__Task objective__
Take the line containing "table_cell [792, 444, 1023, 1163]" and every line after it in the data below, and print them exactly as given, with nothing else.

[Items listed in a dataset]
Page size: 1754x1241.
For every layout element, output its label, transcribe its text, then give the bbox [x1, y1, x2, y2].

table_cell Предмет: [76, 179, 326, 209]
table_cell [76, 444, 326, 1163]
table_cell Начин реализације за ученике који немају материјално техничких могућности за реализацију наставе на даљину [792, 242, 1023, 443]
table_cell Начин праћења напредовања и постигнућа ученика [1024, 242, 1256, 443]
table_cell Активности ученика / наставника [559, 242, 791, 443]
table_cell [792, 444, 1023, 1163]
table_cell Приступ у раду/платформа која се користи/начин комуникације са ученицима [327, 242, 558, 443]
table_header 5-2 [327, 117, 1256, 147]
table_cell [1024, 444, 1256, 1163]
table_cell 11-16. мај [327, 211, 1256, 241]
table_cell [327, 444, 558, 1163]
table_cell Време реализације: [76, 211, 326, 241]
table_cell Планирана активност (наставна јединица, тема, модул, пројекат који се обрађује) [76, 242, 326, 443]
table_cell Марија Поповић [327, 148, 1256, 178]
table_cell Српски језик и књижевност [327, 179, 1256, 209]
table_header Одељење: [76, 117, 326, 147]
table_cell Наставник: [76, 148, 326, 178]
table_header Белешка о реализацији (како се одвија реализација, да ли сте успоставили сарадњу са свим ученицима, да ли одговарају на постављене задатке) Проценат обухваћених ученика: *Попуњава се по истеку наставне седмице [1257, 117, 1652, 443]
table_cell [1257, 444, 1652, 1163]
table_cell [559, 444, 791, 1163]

__Completed task__
table_cell [792, 444, 1023, 1163]
table_cell Приступ у раду/платформа која се користи/начин комуникације са ученицима [327, 242, 558, 443]
table_header 5-2 [327, 117, 1256, 147]
table_cell [1024, 444, 1256, 1163]
table_cell 11-16. мај [327, 211, 1256, 241]
table_cell [327, 444, 558, 1163]
table_cell Време реализације: [76, 211, 326, 241]
table_cell Планирана активност (наставна јединица, тема, модул, пројекат који се обрађује) [76, 242, 326, 443]
table_cell Марија Поповић [327, 148, 1256, 178]
table_cell Српски језик и књижевност [327, 179, 1256, 209]
table_header Одељење: [76, 117, 326, 147]
table_cell Наставник: [76, 148, 326, 178]
table_header Белешка о реализацији (како се одвија реализација, да ли сте успоставили сарадњу са свим ученицима, да ли одговарају на постављене задатке) Проценат обухваћених ученика: *Попуњава се по истеку наставне седмице [1257, 117, 1652, 443]
table_cell [1257, 444, 1652, 1163]
table_cell [559, 444, 791, 1163]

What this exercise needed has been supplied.